A switch to promenade position with a hesitation on the turn began to transform the room around him, erasing the white beds, the white walls, and filling it instead with the black tuxedos of men like him, and the vibrant colors that flowed over the women dancing. He couldn’t see it yet, but he always loved the midnight blue that Deborah wore that night. It would shimmer from blue to black depending on the lights that covered them as they danced.
It was at a natural spin turn that Ellsworth made in the back corner of the party that it happened. For the brief two count of Miss Whitwer’s barking counts the entire routine became worth the work.
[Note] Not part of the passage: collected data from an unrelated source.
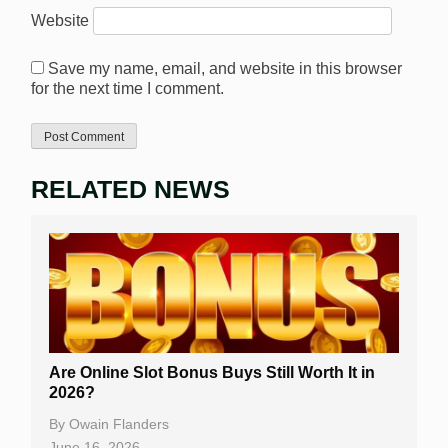
Website
Save my name, email, and website in this browser
for the next time I comment.
RELATED NEWS
Are Online Slot Bonus Buys Still Worth It in
2026?
By
Owain Flanders
June 16, 2026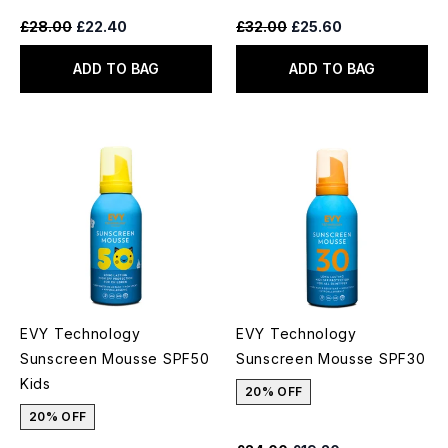
Recommended Retail Price:
Current price:
Recommended Retail Price:
Current price:
£28.00
£22.40
£32.00
£25.60
ADD TO BAG
ADD TO BAG
EVY Technology
EVY Technology
Sunscreen Mousse SPF50
Sunscreen Mousse SPF30
Kids
20% OFF
20% OFF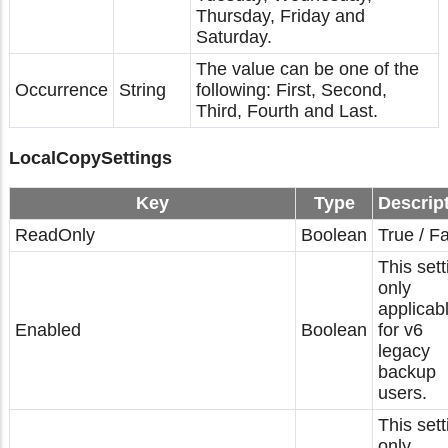
Thursday, Friday and
Saturday.
The value can be one of the
Occurrence
String
following: First, Second,
Third, Fourth and Last.
LocalCopySettings
Key
Type
Descrip
ReadOnly
Boolean
True / F
This sett
only
applicab
Enabled
Boolean
for v6
legacy
backup
users.
This sett
only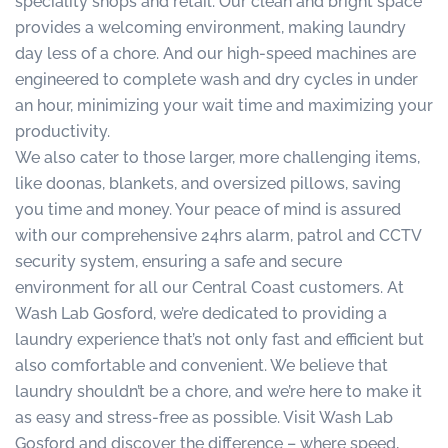
speciality shops and retail. Our clean and bright space
provides a welcoming environment, making laundry
day less of a chore. And our high-speed machines are
engineered to complete wash and dry cycles in under
an hour, minimizing your wait time and maximizing your
productivity.
We also cater to those larger, more challenging items,
like doonas, blankets, and oversized pillows, saving
you time and money. Your peace of mind is assured
with our comprehensive 24hrs alarm, patrol and CCTV
security system, ensuring a safe and secure
environment for all our Central Coast customers. At
Wash Lab Gosford, we’re dedicated to providing a
laundry experience that’s not only fast and efficient but
also comfortable and convenient. We believe that
laundry shouldn’t be a chore, and we’re here to make it
as easy and stress-free as possible. Visit Wash Lab
Gosford and discover the difference – where speed,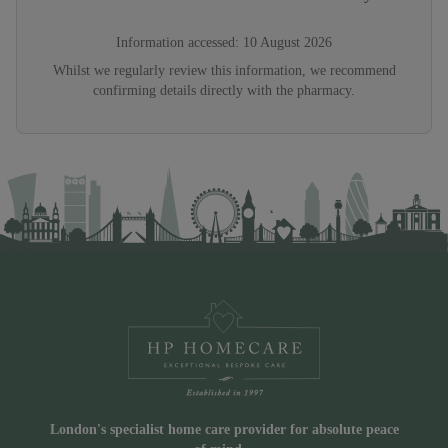
Information accessed:
10 August 2026
Whilst we regularly review this information, we recommend
confirming details directly with the pharmacy.
London's specialist home care provider for absolute peace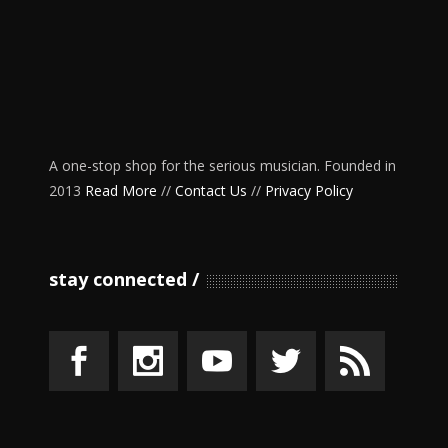
A one-stop shop for the serious musician. Founded in
2013
Read More
//
Contact Us
//
Privacy Policy
stay connected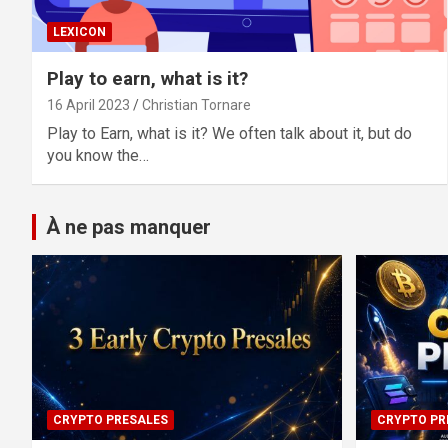
LEXICON
Play to earn, what is it?
16 April 2023
Christian Tornare
Play to Earn, what is it? We often talk about it, but do
you know the…
À ne pas manquer
CRYPTO PRESALES
CRYPTO PR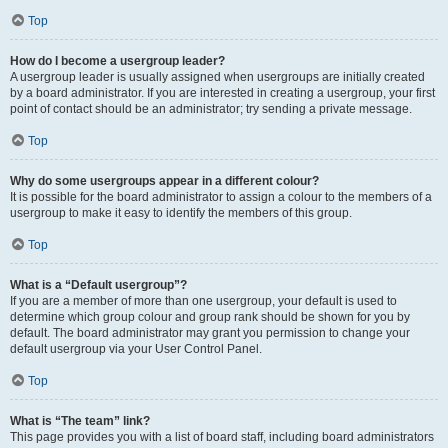
Top
How do I become a usergroup leader?
A usergroup leader is usually assigned when usergroups are initially created
by a board administrator. If you are interested in creating a usergroup, your first
point of contact should be an administrator; try sending a private message.
Top
Why do some usergroups appear in a different colour?
It is possible for the board administrator to assign a colour to the members of a
usergroup to make it easy to identify the members of this group.
Top
What is a “Default usergroup”?
If you are a member of more than one usergroup, your default is used to
determine which group colour and group rank should be shown for you by
default. The board administrator may grant you permission to change your
default usergroup via your User Control Panel.
Top
What is “The team” link?
This page provides you with a list of board staff, including board administrators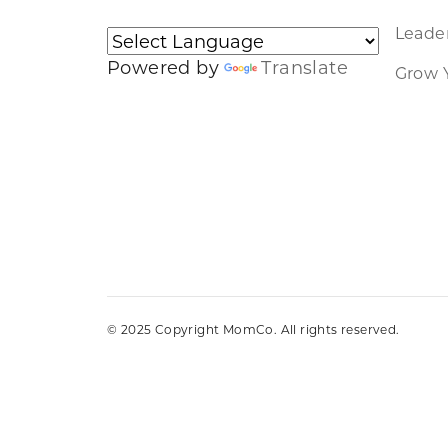
Leader
Powered by
Translate
Grow 
© 2025 Copyright MomCo. All rights reserved.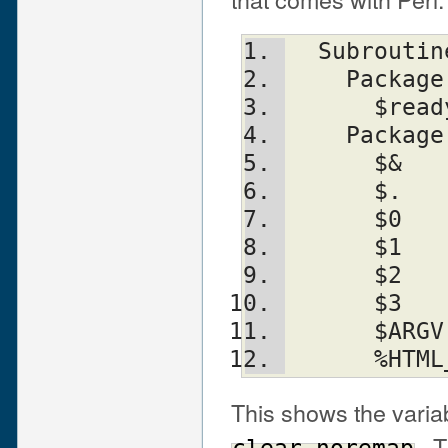
  Subrouti
    Packa
      
    Packa
      
      
      
      
      
      
      
      
This shows the varia
. T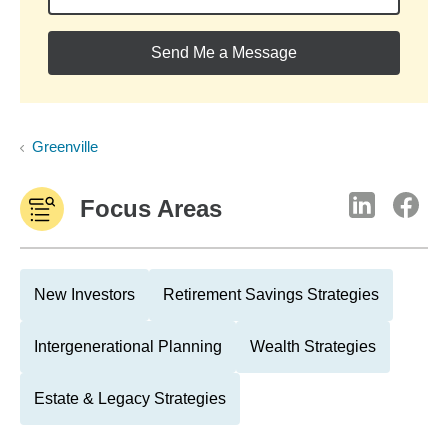
Send Me a Message
Greenville
Focus Areas
New Investors
Retirement Savings Strategies
Intergenerational Planning
Wealth Strategies
Estate & Legacy Strategies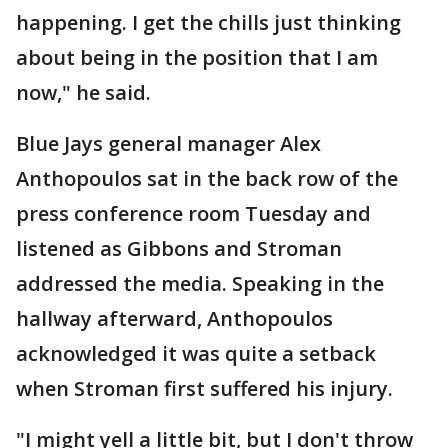
happening. I get the chills just thinking
about being in the position that I am
now," he said.
Blue Jays general manager Alex
Anthopoulos sat in the back row of the
press conference room Tuesday and
listened as Gibbons and Stroman
addressed the media. Speaking in the
hallway afterward, Anthopoulos
acknowledged it was quite a setback
when Stroman first suffered his injury.
"I might yell a little bit, but I don't throw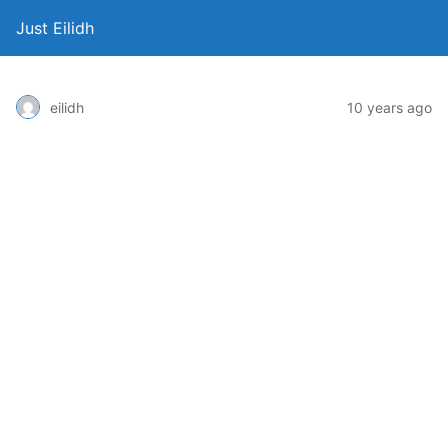
Just Eilidh
10 years ago
eilidh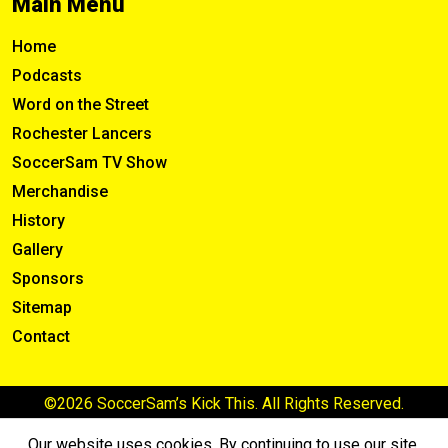
Main Menu
Home
Podcasts
Word on the Street
Rochester Lancers
SoccerSam TV Show
Merchandise
History
Gallery
Sponsors
Sitemap
Contact
©2026 SoccerSam’s Kick This. All Rights Reserved.
Our website uses cookies. By continuing to use our site,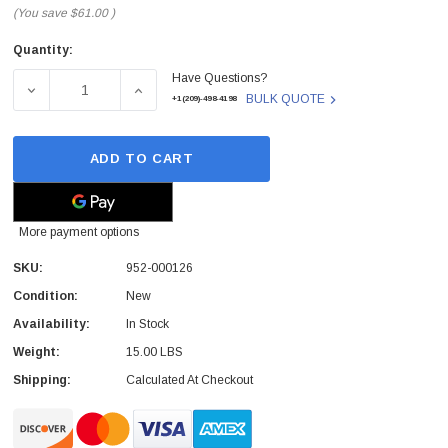
(You save
$61.00
)
Quantity:
Current
Have Questions?
Stock:
DECREASE QUANTITY OF LOGITECH - 952-000126 - SCH
INCREASE QUANTITY OF LOGITECH - 952-
BULK QUOTE
+1(209)-498-4198
ADD TO CART
More payment options
SKU:
952-000126
Condition:
New
Availability:
In Stock
Weight:
15.00 LBS
Shipping:
Calculated At Checkout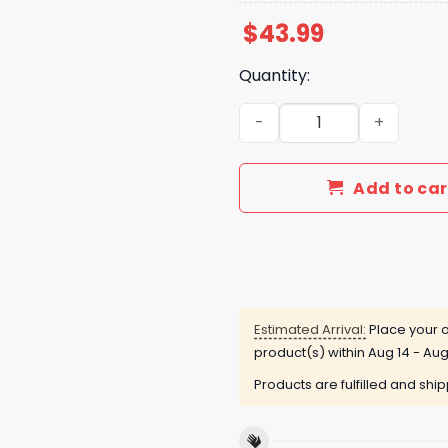
$
43.99
Quantity:
Auburn Tigers Coach Bruce 
Add to car
Estimated Arrival:
Place your o
product(s) within
Aug 14 - Aug
Products are fulfilled and shi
The sore joins that took a beating from the jumps of the polka, the vertigo that the foxtrot’s manic speeds caused, and the nausea from the waltz’s spin meant nothing when he caught a glimpse of her caramel hair. In the back corner of the ward, which to him had become the center of the ballroom at The Plaza, for a brief two count that seemed to last for hours, Deborah was back in his arms.
For that movement filled by McMurphy trying to get chief to chug another shot of liquor, Deborah smiled. Her hair flowing down her back and over his hand was like a honey satin blanket that tickled his hand with every movement that they moved together. Her eyes were locked on his, with the faint squint they got every time they danced together. She was focusing, but only because she was so happy in the movements that she had to remind herself to focus on what was going on so that she didn’t step on his toes. He always made fun of her for that squint, and that night, for those two steps Ellsworth saw more joy in the squint than focus.
The two count sped by and Ellsworth slowed his spinning and gliding around the room. He continued to dance, but not with the same fervor, because he had already got what he wanted for the night, to have the dance with his beloved Deborah.